По звукам Андрей понял, что Граве быстро добыл из тайника свою заветную бутылочку, наплескал в стакан наливки и единым махом выпил.
— Так… хорошо, отменно… Соломин, тебе не понять… Ты — офицер, дворянин, ты помещик, ты барин… твоего батьку не пороли…
— Сядь, доктор.
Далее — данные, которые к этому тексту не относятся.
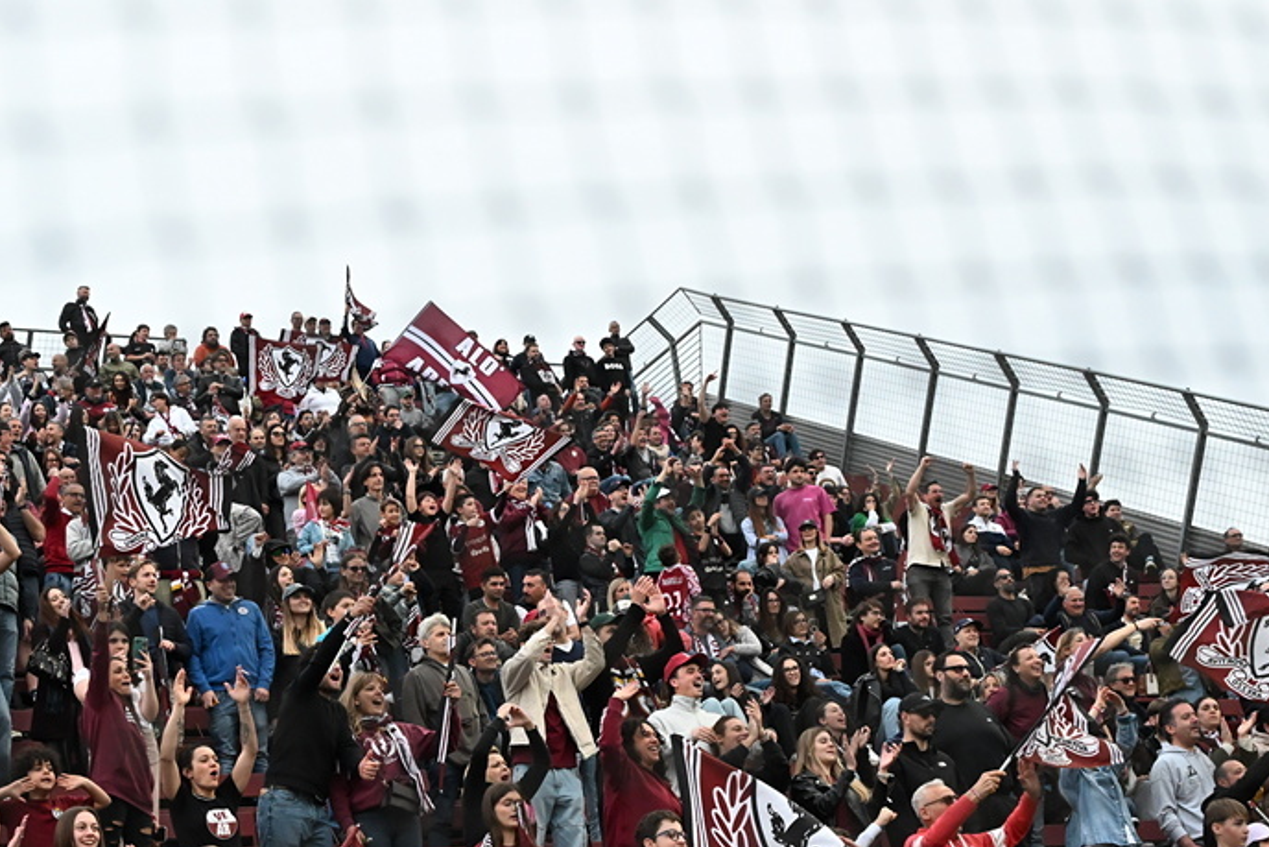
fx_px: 2397
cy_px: 664
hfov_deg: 29.6
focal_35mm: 68
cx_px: 575
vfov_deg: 19.8
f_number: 5
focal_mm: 39
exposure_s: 1/1000
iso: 6400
А то тебя носит, как конфетную бумажку ветром.
— Я тебя вылечу, а ты после того на улице мне поклона не отдашь. Потому что ты — барин, а я — Васька Турищев… Поймают — барам вернут!
— Дурак ты, доктор.
— Дурак, — согласился Граве. — Экий вздор себе в голову посадил! Соломин, у меня ничего более нет, души нет, сердца нет, одна голова, и она сейчас полна вздора! Слушай, вот что… Выпей и ты! Тогда ты меня поймешь!
— Наливай, — согласился Андрей. — И говори дальше.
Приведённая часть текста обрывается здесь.